While Kenney has given little indication of his view on wind energy or his plan for Alberta’s evolving power market, the wind sector can be forgiven for being uneasy about the likely shift in power.

Kenney is fiercely critical of the federal government’s plan to impose a carbon tax on Alberta. He has also lashed out against US environmental groups that oppose transnational oil pipelines, saying such groups view Canada as “the weakest kid on the playground” and “have never touched Venezuela, Saudi Arabia, the rest of them”.

Details of Alberta’s next renewables tender are not due until sometime later this year, perhaps after the election. “There’s some uncertainty,” Hornung says. “Would a new government use the same mechanism for procuring wind? I think that’s an open question.”

Many of the most important energy-related policy decisions in Canada are made at the provincial level.

Uniquely in Canada, Alberta has traditionally operated a merchant power market. It’s possible that a conservative government could revert to that model for wind and do away with the Renewable Electricity Program. While wind would still be competitive in a merchant market, the lack of long-term contracts would create revenue uncertainty that would likely raise financing costs.

Yet there are a variety of reasons to expect that wind will continue to thrive in Alberta, regardless of the election’s outcome. To start, the province is phasing out its sizeable fleet of coal plants. That means that unlike most Canadian provinces, Alberta actually needs new generating capacity – the only question is how much will come from wind and how much from natural gas.

One advantage that Alberta’s merchant market structure holds for wind is the possibility of corporate offtake deals, now a central driver of the US renewables market. Such deals would be difficult in most other provinces, where state-owned power monopolies typically control the market.

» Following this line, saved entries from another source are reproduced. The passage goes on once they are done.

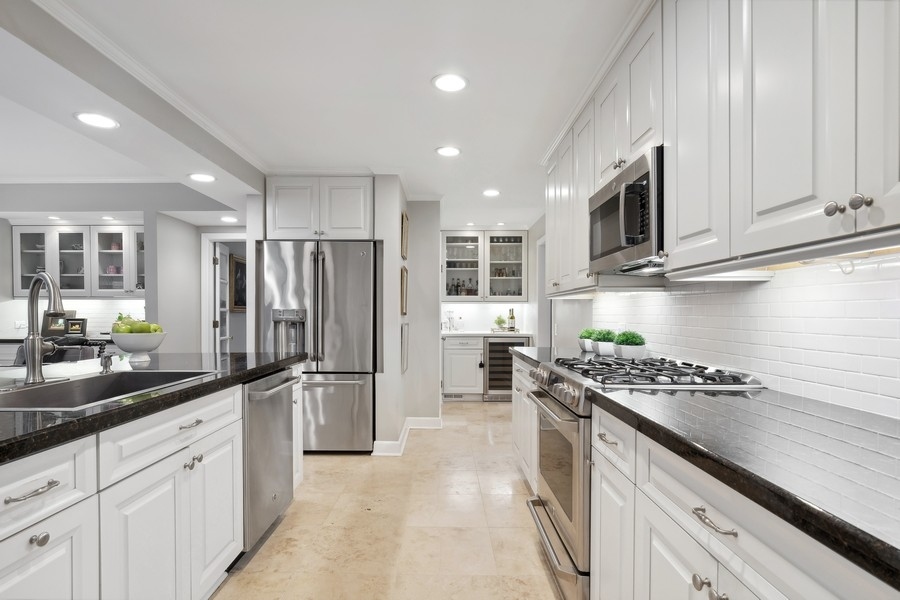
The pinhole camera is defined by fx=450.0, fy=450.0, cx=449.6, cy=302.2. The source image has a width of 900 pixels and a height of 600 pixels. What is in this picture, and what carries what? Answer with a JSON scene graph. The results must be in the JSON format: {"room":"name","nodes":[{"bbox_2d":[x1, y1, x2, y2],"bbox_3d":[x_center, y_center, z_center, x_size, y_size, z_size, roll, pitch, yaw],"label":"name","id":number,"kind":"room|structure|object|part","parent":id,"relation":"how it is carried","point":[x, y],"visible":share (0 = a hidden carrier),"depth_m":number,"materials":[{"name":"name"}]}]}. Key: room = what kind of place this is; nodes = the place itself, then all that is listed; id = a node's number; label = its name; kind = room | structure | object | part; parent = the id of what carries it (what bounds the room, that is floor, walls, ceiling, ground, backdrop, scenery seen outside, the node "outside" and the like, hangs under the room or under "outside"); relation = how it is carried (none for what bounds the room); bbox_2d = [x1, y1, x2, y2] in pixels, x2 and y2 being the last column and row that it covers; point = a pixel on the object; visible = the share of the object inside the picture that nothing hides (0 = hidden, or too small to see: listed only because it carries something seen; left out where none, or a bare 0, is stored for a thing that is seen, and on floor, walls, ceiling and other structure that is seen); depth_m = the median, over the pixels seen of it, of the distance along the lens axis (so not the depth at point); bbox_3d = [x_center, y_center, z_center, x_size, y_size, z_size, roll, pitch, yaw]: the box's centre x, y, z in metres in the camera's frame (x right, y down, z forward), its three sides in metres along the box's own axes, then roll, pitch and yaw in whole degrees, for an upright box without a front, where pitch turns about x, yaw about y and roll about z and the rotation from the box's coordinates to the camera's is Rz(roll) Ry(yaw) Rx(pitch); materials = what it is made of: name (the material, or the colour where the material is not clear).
{"room":"kitchen","nodes":[
{"label":"kitchen","id":0,"kind":"room"},
{"bbox_2d":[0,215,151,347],"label":"far left wall","id":1,"kind":"structure","parent":0,"point":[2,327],"depth_m":4.49,"materials":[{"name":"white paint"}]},
{"bbox_2d":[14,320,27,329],"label":"wall socket","id":2,"kind":"object","parent":1,"relation":"attached to","point":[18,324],"visible":0.81,"depth_m":4.90,"materials":[{"name":"white plastic"}]},
{"bbox_2d":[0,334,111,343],"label":"back countertop","id":3,"kind":"object","parent":1,"relation":"attached to","point":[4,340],"visible":0.49,"depth_m":4.46,"materials":[{"name":"black stone"}]},
{"bbox_2d":[43,310,73,335],"bbox_3d":[-4.211,0.221,4.849,0.292,0.287,0.097,0,0,0],"label":"picture frame","id":4,"kind":"object","parent":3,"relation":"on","point":[51,326],"visible":0.6,"depth_m":4.82,"materials":[{"name":"black"}]},
{"bbox_2d":[64,317,87,335],"bbox_3d":[-4.021,0.263,4.847,0.212,0.198,0.084,0,0,0],"label":"picture frame","id":5,"kind":"object","parent":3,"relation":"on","point":[71,329],"visible":0.98,"depth_m":4.82,"materials":[{"name":"black"}]},
{"bbox_2d":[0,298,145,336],"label":"tile backsplash","id":6,"kind":"structure","parent":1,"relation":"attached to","point":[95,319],"depth_m":5.07,"materials":[{"name":"white tile"}]},
{"bbox_2d":[12,224,146,295],"bbox_3d":[-3.980,-0.448,5.030,1.452,0.784,0.368,0,0,0],"label":"glass-front cabinet","id":7,"kind":"object","parent":1,"relation":"attached to","point":[22,235],"visible":0.79,"depth_m":4.89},
{"bbox_2d":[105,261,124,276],"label":"pink dishes","id":8,"kind":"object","parent":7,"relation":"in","point":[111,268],"visible":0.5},
{"bbox_2d":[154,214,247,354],"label":"hallway wall","id":9,"kind":"structure","parent":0,"point":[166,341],"depth_m":4.80,"materials":[{"name":"grey paint"}]},
{"bbox_2d":[200,232,245,353],"bbox_3d":[-2.461,0.260,5.295,0.877,2.079,0.138,0,0,0],"label":"door frame","id":10,"kind":"structure","parent":9,"relation":"attached to","point":[210,273],"depth_m":5.25,"materials":[{"name":"white paint"}]},
{"bbox_2d":[212,242,231,352],"bbox_3d":[-2.803,0.299,5.592,0.152,1.979,0.646,0,0,-11],"label":"door","id":11,"kind":"structure","parent":10,"relation":"attached to","point":[219,261],"depth_m":5.44,"materials":[{"name":"white paint"}]},
{"bbox_2d":[230,252,246,312],"bbox_3d":[-2.897,-0.260,6.230,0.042,0.788,0.613,0,0,0],"label":"picture","id":12,"kind":"object","parent":9,"relation":"attached to","point":[236,272],"visible":0.56,"depth_m":6.14,"materials":[{"name":"brown"}]},
{"bbox_2d":[0,0,645,230],"bbox_3d":[-0.898,-1.192,2.615,5.472,0.111,9.033,0,0,0],"label":"ceiling","id":13,"kind":"structure","parent":0,"point":[427,158],"depth_m":2.31,"materials":[{"name":"white paint"}]},
{"bbox_2d":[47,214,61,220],"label":"recessed light","id":14,"kind":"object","parent":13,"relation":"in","point":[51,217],"visible":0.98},
{"bbox_2d":[74,111,118,128],"bbox_3d":[-1.797,-0.925,2.286,0.198,0.007,0.197,0,0,0],"label":"recessed light","id":15,"kind":"object","parent":13,"relation":"in","point":[103,123],"visible":0.99,"depth_m":2.28,"materials":[{"name":"white"}]},
{"bbox_2d":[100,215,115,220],"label":"recessed light","id":16,"kind":"object","parent":13,"relation":"in","point":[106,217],"visible":0.99,"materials":[{"name":"white"}]},
{"bbox_2d":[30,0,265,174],"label":"crown molding","id":17,"kind":"structure","parent":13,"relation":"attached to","point":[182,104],"depth_m":2.19,"materials":[{"name":"white paint"}]},
{"bbox_2d":[188,172,215,182],"bbox_3d":[-1.797,-0.903,3.259,0.194,0.008,0.192,0,0,0],"label":"recessed light","id":18,"kind":"object","parent":13,"relation":"in","point":[201,177],"visible":0.99,"depth_m":3.25,"materials":[{"name":"white"}]},
{"bbox_2d":[220,215,237,222],"bbox_3d":[-2.344,-0.880,4.784,0.192,0.010,0.196,0,0,0],"label":"recessed light","id":19,"kind":"object","parent":13,"relation":"in","point":[228,219],"visible":0.99,"depth_m":4.77,"materials":[{"name":"white"}]},
{"bbox_2d":[435,145,460,156],"bbox_3d":[-0.014,-1.112,3.317,0.201,0.009,0.201,0,0,0],"label":"recessed light","id":20,"kind":"object","parent":13,"relation":"in","point":[450,151],"visible":0.99,"depth_m":3.30,"materials":[{"name":"white"}]},
{"bbox_2d":[431,73,468,92],"bbox_3d":[0.000,-1.138,2.333,0.197,0.008,0.198,0,0,0],"label":"recessed light","id":21,"kind":"object","parent":13,"relation":"in","point":[457,81],"visible":0.99,"depth_m":2.33,"materials":[{"name":"white"}]},
{"bbox_2d":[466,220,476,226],"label":"recessed light","id":22,"kind":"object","parent":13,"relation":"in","point":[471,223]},
{"bbox_2d":[482,188,500,196],"bbox_3d":[0.409,-1.092,4.486,0.199,0.009,0.200,0,0,0],"label":"recessed light","id":23,"kind":"object","parent":13,"relation":"in","point":[494,193],"visible":0.99,"depth_m":4.47,"materials":[{"name":"white"}]},
{"bbox_2d":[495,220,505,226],"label":"recessed light","id":24,"kind":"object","parent":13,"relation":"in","point":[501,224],"visible":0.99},
{"bbox_2d":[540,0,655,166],"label":"crown molding","id":25,"kind":"structure","parent":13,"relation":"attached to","point":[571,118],"depth_m":2.14,"materials":[{"name":"white paint"}]},
{"bbox_2d":[212,399,565,599],"bbox_3d":[-1.502,1.270,2.623,6.765,0.060,9.156,0,0,0],"label":"floor","id":26,"kind":"structure","parent":0,"point":[427,445],"depth_m":2.48,"materials":[{"name":"beige tile"}]},
{"bbox_2d":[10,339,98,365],"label":"chair","id":27,"kind":"object","parent":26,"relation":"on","point":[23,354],"visible":0.19,"depth_m":3.00,"materials":[{"name":"black"}]},
{"bbox_2d":[0,362,309,599],"bbox_3d":[-1.405,0.777,1.133,1.141,0.884,3.554,0,0,0],"label":"island cabinet","id":28,"kind":"object","parent":26,"relation":"on","point":[48,541],"visible":0.74,"depth_m":1.40,"materials":[{"name":"white paint"}]},
{"bbox_3d":[-1.012,0.455,1.097,0.048,0.015,0.121,0,0,0],"label":"drawer pull","id":29,"kind":"part","parent":28,"relation":"part of","materials":[{"name":"silver metal"}]},
{"bbox_3d":[-1.019,0.583,1.120,0.032,0.032,0.036,0,0,0],"label":"knob","id":30,"kind":"part","parent":28,"relation":"part of","materials":[{"name":"silver metal"}]},
{"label":"drawer","id":31,"kind":"part","parent":28,"relation":"part of","materials":[{"name":"white paint"}]},
{"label":"drawer","id":32,"kind":"part","parent":28,"relation":"part of","materials":[{"name":"white paint"}]},
{"bbox_2d":[0,350,304,462],"bbox_3d":[-1.437,0.330,1.597,1.224,0.041,2.711,0,0,0],"label":"island countertop","id":33,"kind":"structure","parent":28,"relation":"on","point":[92,415],"depth_m":1.58,"materials":[{"name":"black stone"}]},
{"bbox_2d":[23,271,65,383],"bbox_3d":[-1.440,0.084,1.665,0.221,0.410,0.238,0,0,0],"label":"faucet","id":34,"kind":"object","parent":33,"relation":"on","point":[37,345],"visible":1,"depth_m":1.62,"materials":[{"name":"silver metal"}]},
{"bbox_2d":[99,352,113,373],"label":"soap dispenser","id":35,"kind":"object","parent":33,"relation":"on","point":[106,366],"visible":0.99,"depth_m":1.91,"materials":[{"name":"silver metal"}]},
{"bbox_2d":[0,368,219,411],"bbox_3d":[-1.278,0.402,1.611,0.508,0.201,0.807,0,0,0],"label":"sink","id":36,"kind":"object","parent":33,"relation":"in","point":[34,390],"visible":0.45,"depth_m":1.73,"materials":[{"name":"silver metal"}]},
{"bbox_2d":[109,332,165,364],"bbox_3d":[-1.632,0.221,2.365,0.259,0.171,0.258,0,0,0],"label":"fruit bowl","id":37,"kind":"object","parent":33,"relation":"on","point":[127,348],"visible":0.92,"depth_m":2.30,"materials":[{"name":"white ceramic"}]},
{"bbox_2d":[111,315,163,333],"bbox_3d":[-1.607,0.128,2.318,0.210,0.137,0.180,0,0,0],"label":"green apples","id":38,"kind":"object","parent":37,"relation":"in","point":[131,331],"visible":0.52,"depth_m":2.27,"materials":[{"name":"green food"}]},
{"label":"drawer","id":39,"kind":"part","parent":28,"relation":"part of","materials":[{"name":"white paint"}]},
{"bbox_3d":[-0.965,0.451,1.676,0.047,0.015,0.117,0,0,0],"label":"drawer pull","id":40,"kind":"part","parent":28,"relation":"part of","materials":[{"name":"silver metal"}]},
{"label":"knob","id":41,"kind":"part","parent":28,"relation":"part of","materials":[{"name":"silver metal"}]},
{"bbox_2d":[242,367,300,552],"bbox_3d":[-1.159,0.792,2.341,0.668,0.839,0.592,0,0,0],"label":"dishwasher","id":42,"kind":"object","parent":28,"relation":"in","point":[273,401],"visible":0.41,"depth_m":2.22,"materials":[{"name":"silver metal"}]},
{"bbox_2d":[256,239,379,452],"bbox_3d":[-1.075,0.366,3.970,0.944,1.746,0.875,0,0,0],"label":"refrigerator","id":43,"kind":"object","parent":26,"relation":"on","point":[367,272],"visible":0.8,"depth_m":3.63,"materials":[{"name":"silver metal"}]},
{"bbox_2d":[441,335,484,399],"bbox_3d":[0.170,0.854,6.059,0.540,0.840,0.674,0,0,0],"label":"base cabinet","id":44,"kind":"object","parent":26,"relation":"on","point":[448,385],"visible":0.83,"depth_m":5.78,"materials":[{"name":"white paint"}]},
{"bbox_2d":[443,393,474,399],"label":"floor vent","id":45,"kind":"object","parent":44,"relation":"attached to","point":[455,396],"visible":0.95,"depth_m":5.89,"materials":[{"name":"metal"}]},
{"bbox_2d":[442,329,533,336],"bbox_3d":[0.444,0.401,5.888,1.360,0.041,0.670,0,0,0],"label":"back countertop","id":46,"kind":"structure","parent":44,"relation":"on","point":[529,333],"depth_m":5.64,"materials":[{"name":"white stone"}]},
{"bbox_2d":[444,309,457,331],"bbox_3d":[0.008,0.240,6.061,0.167,0.304,0.155,0,0,0],"label":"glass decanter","id":47,"kind":"object","parent":46,"relation":"on","point":[450,317],"visible":1,"depth_m":6.03,"materials":[{"name":"clear glass"}]},
{"bbox_2d":[493,315,506,330],"bbox_3d":[0.670,0.275,6.048,0.187,0.220,0.187,0,0,0],"label":"potted plant","id":48,"kind":"object","parent":46,"relation":"on","point":[499,320],"visible":0.99,"depth_m":6.01,"materials":[{"name":"green plant"}]},
{"bbox_2d":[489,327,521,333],"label":"tray","id":49,"kind":"object","parent":46,"relation":"on","point":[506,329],"visible":0.82,"depth_m":6.01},
{"bbox_2d":[508,308,515,331],"bbox_3d":[0.831,0.230,6.068,0.085,0.322,0.077,0,0,0],"label":"wine bottle","id":50,"kind":"object","parent":46,"relation":"on","point":[511,319],"visible":0.99,"depth_m":6.04,"materials":[{"name":"green glass"}]},
{"bbox_2d":[483,335,530,400],"bbox_3d":[0.707,0.860,6.025,0.576,0.833,0.635,0,0,0],"label":"wine cooler","id":51,"kind":"object","parent":26,"relation":"on","point":[492,345],"visible":0.59,"depth_m":5.78,"materials":[{"name":"metal"}]},
{"bbox_2d":[512,354,540,491],"bbox_3d":[0.774,0.813,2.986,0.635,0.868,1.104,0,0,0],"label":"base cabinet","id":52,"kind":"object","parent":26,"relation":"on","point":[520,368],"visible":0.14,"depth_m":2.98,"materials":[{"name":"white paint"}]},
{"bbox_2d":[511,345,596,366],"bbox_3d":[0.780,0.362,3.018,0.652,0.044,1.069,0,0,0],"label":"countertop","id":53,"kind":"structure","parent":52,"relation":"on","point":[545,348],"depth_m":3.02,"materials":[{"name":"stone"}]},
{"bbox_2d":[578,328,596,351],"bbox_3d":[0.973,0.251,3.115,0.172,0.162,0.179,0,0,0],"label":"potted plant","id":54,"kind":"object","parent":53,"relation":"on","point":[583,347],"visible":0.73,"depth_m":3.07,"materials":[{"name":"plant"}]},
{"bbox_2d":[591,328,616,355],"bbox_3d":[0.966,0.238,2.801,0.177,0.171,0.178,0,0,0],"label":"potted plant","id":55,"kind":"object","parent":53,"relation":"on","point":[603,345],"visible":0.82,"depth_m":2.75,"materials":[{"name":"plant"}]},
{"bbox_2d":[612,330,646,358],"bbox_3d":[1.007,0.233,2.527,0.183,0.171,0.182,0,0,0],"label":"potted plant","id":56,"kind":"object","parent":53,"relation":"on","point":[626,352],"visible":0.97,"depth_m":2.48,"materials":[{"name":"plant"}]},
{"bbox_2d":[520,354,760,599],"bbox_3d":[0.757,0.743,1.974,0.729,0.964,0.770,0,0,0],"label":"gas range","id":57,"kind":"object","parent":26,"relation":"on","point":[560,376],"visible":0.38,"depth_m":1.78,"materials":[{"name":"silver metal"}]},
{"bbox_3d":[0.457,0.394,2.077,0.092,0.103,0.723,0,0,0],"label":"control knobs","id":58,"kind":"part","parent":57,"relation":"part of","materials":[{"name":"silver metal"}]},
{"bbox_3d":[0.478,0.792,2.071,0.077,0.613,0.767,0,0,0],"label":"oven door","id":59,"kind":"part","parent":57,"relation":"part of","materials":[{"name":"silver metal"}]},
{"bbox_3d":[0.539,0.467,1.544,0.042,0.017,0.109,0,0,0],"label":"drawer pull","id":60,"kind":"part","parent":57,"relation":"part of","materials":[{"name":"metal"}]},
{"bbox_2d":[584,399,896,599],"bbox_3d":[0.761,0.772,1.078,0.634,0.857,2.802,0,0,0],"label":"base cabinet","id":61,"kind":"object","parent":26,"relation":"on","point":[693,586],"visible":0.65,"depth_m":1.02,"materials":[{"name":"white paint"}]},
{"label":"drawer","id":62,"kind":"part","parent":61,"relation":"part of","materials":[{"name":"white paint"}]},
{"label":"knob","id":63,"kind":"part","parent":61,"relation":"part of","materials":[{"name":"silver metal"}]},
{"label":"drawer pull","id":64,"kind":"part","parent":61,"relation":"part of","materials":[{"name":"silver metal"}]},
{"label":"knob","id":65,"kind":"part","parent":61,"relation":"part of","materials":[{"name":"silver metal"}]},
{"bbox_2d":[593,382,899,587],"bbox_3d":[0.777,0.316,0.799,0.622,0.040,1.630,0,0,0],"label":"countertop","id":66,"kind":"structure","parent":61,"relation":"on","point":[814,418],"depth_m":0.89,"materials":[{"name":"black stone"}]},
{"bbox_2d":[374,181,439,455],"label":"partition wall","id":67,"kind":"structure","parent":0,"point":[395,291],"depth_m":4.04,"materials":[{"name":"grey paint"}]},
{"bbox_2d":[266,176,373,240],"bbox_3d":[-1.111,-0.801,4.107,0.928,0.552,0.682,0,0,0],"label":"upper cabinet","id":68,"kind":"object","parent":67,"relation":"attached to","point":[296,226],"visible":0.86,"depth_m":3.81,"materials":[{"name":"white paint"}]},
{"bbox_2d":[400,267,407,312],"bbox_3d":[-0.418,-0.089,4.112,0.030,0.414,0.354,0,0,0],"label":"picture frame","id":69,"kind":"object","parent":67,"relation":"attached to","point":[404,275],"visible":0.97,"depth_m":4.07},
{"bbox_2d":[400,210,408,260],"bbox_3d":[-0.417,-0.582,4.155,0.037,0.407,0.317,0,0,0],"label":"picture frame","id":70,"kind":"object","parent":67,"relation":"attached to","point":[405,226],"visible":0.98,"depth_m":4.09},
{"bbox_2d":[400,323,408,373],"bbox_3d":[-0.413,0.406,4.137,0.032,0.438,0.376,0,0,0],"label":"picture frame","id":71,"kind":"object","parent":67,"relation":"attached to","point":[404,336],"visible":0.98,"depth_m":4.07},
{"bbox_2d":[371,416,441,455],"bbox_3d":[-0.364,1.198,4.175,0.613,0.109,1.327,0,0,0],"label":"baseboard","id":72,"kind":"structure","parent":67,"relation":"attached to","point":[405,424],"depth_m":4.24,"materials":[{"name":"white paint"}]},
{"bbox_2d":[441,220,539,387],"bbox_3d":[0.331,0.105,6.515,1.781,2.327,0.133,0,0,0],"label":"back wall","id":73,"kind":"structure","parent":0,"point":[479,320],"depth_m":6.47,"materials":[{"name":"white paint"}]},
{"bbox_2d":[441,230,527,301],"bbox_3d":[0.454,-0.490,6.300,1.220,0.962,0.382,0,0,0],"label":"glass cabinet","id":74,"kind":"object","parent":73,"relation":"attached to","point":[448,273],"visible":0.95,"depth_m":6.19,"materials":[{"name":"glass"}]},
{"bbox_2d":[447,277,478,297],"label":"bottles","id":75,"kind":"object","parent":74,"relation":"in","point":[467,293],"visible":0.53,"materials":[{"name":"glass"}]},
{"bbox_2d":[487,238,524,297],"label":"glassware","id":76,"kind":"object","parent":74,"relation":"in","point":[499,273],"visible":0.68,"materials":[{"name":"clear glass"}]},
{"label":"glass door","id":77,"kind":"part","parent":74,"relation":"part of","materials":[{"name":"white glass"}]},
{"bbox_2d":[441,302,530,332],"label":"backsplash","id":78,"kind":"structure","parent":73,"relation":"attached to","point":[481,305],"depth_m":6.48,"materials":[{"name":"white tile"}]},
{"bbox_2d":[587,254,899,419],"bbox_3d":[1.489,0.014,2.370,0.145,2.391,7.219,0,0,0],"label":"right wall","id":79,"kind":"structure","parent":0,"point":[775,280],"depth_m":2.84,"materials":[{"name":"white tile"}]},
{"bbox_2d":[541,0,899,293],"bbox_3d":[0.888,-0.621,1.867,0.396,1.035,3.718,0,0,0],"label":"upper cabinets","id":80,"kind":"object","parent":79,"relation":"attached to","point":[839,188],"visible":0.93,"depth_m":1.25,"materials":[{"name":"white paint"}]},
{"bbox_2d":[588,146,664,275],"bbox_3d":[0.881,-0.355,1.998,0.433,0.424,0.736,0,0,0],"label":"microwave","id":81,"kind":"object","parent":80,"relation":"attached to","point":[601,217],"visible":0.65,"depth_m":1.83,"materials":[{"name":"silver metal"}]},
{"bbox_2d":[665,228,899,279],"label":"under-cabinet light","id":82,"kind":"object","parent":80,"relation":"attached to","point":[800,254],"visible":0.9,"depth_m":1.11,"materials":[{"name":"white"}]},
{"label":"knob","id":83,"kind":"part","parent":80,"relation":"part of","materials":[{"name":"silver metal"}]},
{"bbox_3d":[0.853,-0.207,0.968,0.049,0.037,0.069,0,0,0],"label":"knobs","id":84,"kind":"part","parent":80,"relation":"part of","materials":[{"name":"silver metal"}]},
{"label":"knob","id":85,"kind":"part","parent":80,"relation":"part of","materials":[{"name":"silver metal"}]}
]}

There’s “a lot of interest” in corporate deals right now in Alberta, Hornung says. “Companies have seen the results in the procurements and are looking at whether they’d be interested in moving into bilateral contracts.”

Another important X factor is the big burst of wind farm construction that will kick off this year in Alberta, with 600MW from the first procurement round held in 2017 due for completion by the end of 2019. The injection of jobs and new revenue streams into rural communities could affect the political calculus.

Vestas, which has a cluster of factories in Colorado, has won several of the early turbine orders in Alberta, but many projects have not yet disclosed their suppliers.

Road to recovery back east?

It remains to be seen how devastating Ontario’s contract terminations will be on renewables development in Canada’s largest provincial economy. “There’s absolutely no doubt that the decisions taken have shaken investor confidence in Ontario,” Hornung says.

Wpd’s stillborn White Pines project aside, the other contract terminations were clearly done so on a legally permissible basis. Still, “any time somebody goes through a process and signs a contract, they clearly expect to be able to go forward and build that project.”

In the meantime, a number of later-stage projects that were not cancelled continue to make their way through Ontario’s pipeline. Pattern Development’s C$1bn Henvey Inlet project due on line this year on a First Nations reserve along Lake Huron’s Georgian Bay will be the largest single-phase wind farm ever built in Canada, at 300MW.

Hornung says that Ontario’s grid operator expects an electricity supply gap to reemerge in the 2023-25 period, potentially opening the door to more wind development. “We’ll have a better sense by the end of 2019 whether this is an opportunity that will bear fruit for the industry.”

Hornung also sees possible future opportunities in Quebec and British Columbia. But the big story for 2019 – as has been the case for several years – remains Alberta.